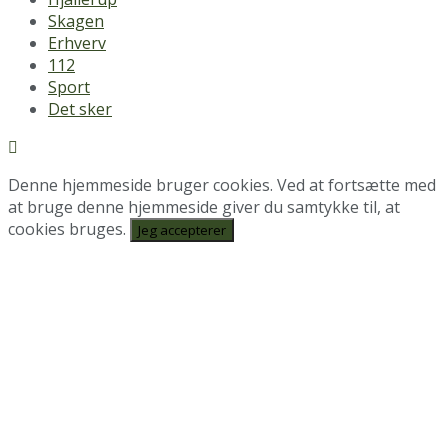
Skagen
Erhverv
112
Sport
Det sker
Denne hjemmeside bruger cookies. Ved at fortsætte med
at bruge denne hjemmeside giver du samtykke til, at
cookies bruges.
Jeg accepterer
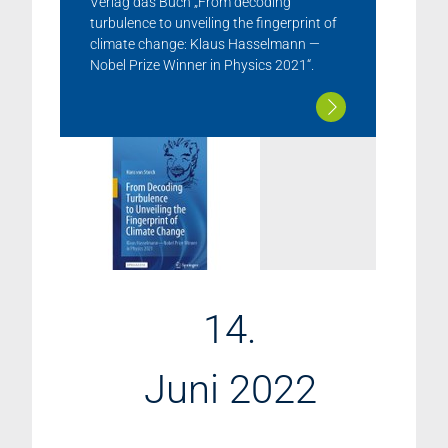
Verlag das Buch „From decoding
turbulence to unveiling the fingerprint of
climate change: Klaus Hasselmann —
Nobel Prize Winner in Physics 2021“.
14.
Juni 2022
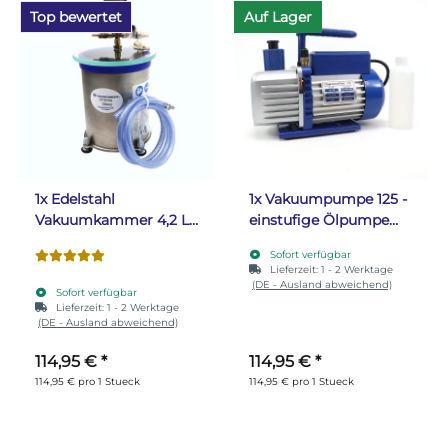
Top bewertet
Auf Lager
1x
Edelstahl
1x
Vakuumpumpe 125 -
Vakuumkammer 4,2 L
einstufige Ölpumpe
mit Deckel aus
71L/Min
Sofort verfügbar
gehärtetem Glas
Lieferzeit:
1 - 2 Werktage
(DE - Ausland abweichend)
Sofort verfügbar
Lieferzeit:
1 - 2 Werktage
(DE - Ausland abweichend)
114,95 €
*
114,95 €
*
114,95 € pro 1 Stueck
114,95 € pro 1 Stueck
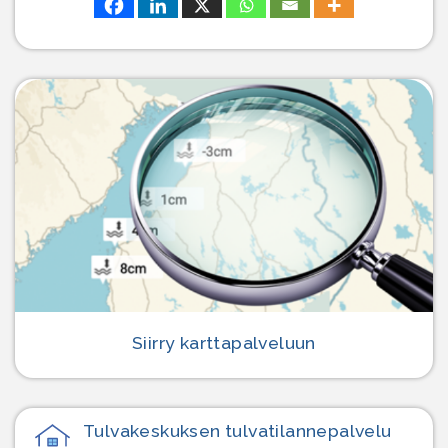
Siirry karttapalveluun
Tulvakeskuksen tulvatilanne­palvelu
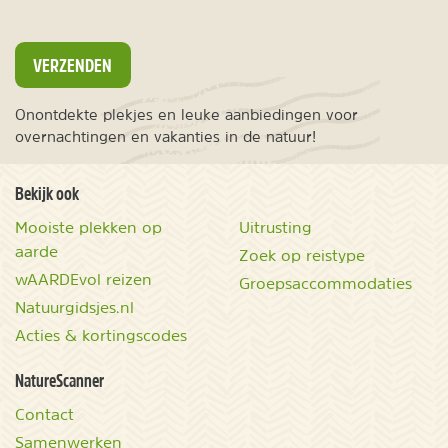
VERZENDEN
Onontdekte plekjes en leuke aanbiedingen voor
overnachtingen en vakanties in de natuur!
Bekijk ook
Mooiste plekken op
Uitrusting
aarde
Zoek op reistype
wAARDEvol reizen
Groepsaccommodaties
Natuurgidsjes.nl
Acties & kortingscodes
NatureScanner
Contact
Samenwerken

Required work: Retype every line of text from the five records above verbatim, in order, leaving the pictures out of your answer.

Response to this task:
Skagen
Erhverv
112
Sport
Det sker
Denne hjemmeside bruger cookies. Ved at fortsætte med
at bruge denne hjemmeside giver du samtykke til, at
cookies bruges.
Jeg accepterer
Verlag das Buch „From decoding
turbulence to unveiling the fingerprint of
climate change: Klaus Hasselmann —
Nobel Prize Winner in Physics 2021“.
14.
Juni 2022
Top bewertet
Auf Lager
1x
Edelstahl
1x
Vakuumpumpe 125 -
Vakuumkammer 4,2 L
einstufige Ölpumpe
mit Deckel aus
71L/Min
Sofort verfügbar
gehärtetem Glas
Lieferzeit:
1 - 2 Werktage
(DE - Ausland abweichend)
Sofort verfügbar
Lieferzeit:
1 - 2 Werktage
(DE - Ausland abweichend)
114,95 €
*
114,95 €
*
114,95 € pro 1 Stueck
114,95 € pro 1 Stueck
Siirry karttapalveluun
Tulvakeskuksen tulvatilanne­palvelu
VERZENDEN
Onontdekte plekjes en leuke aanbiedingen voor
overnachtingen en vakanties in de natuur!
Bekijk ook
Mooiste plekken op
Uitrusting
aarde
Zoek op reistype
wAARDEvol reizen
Groepsaccommodaties
Natuurgidsjes.nl
Acties & kortingscodes
NatureScanner
Contact
Samenwerken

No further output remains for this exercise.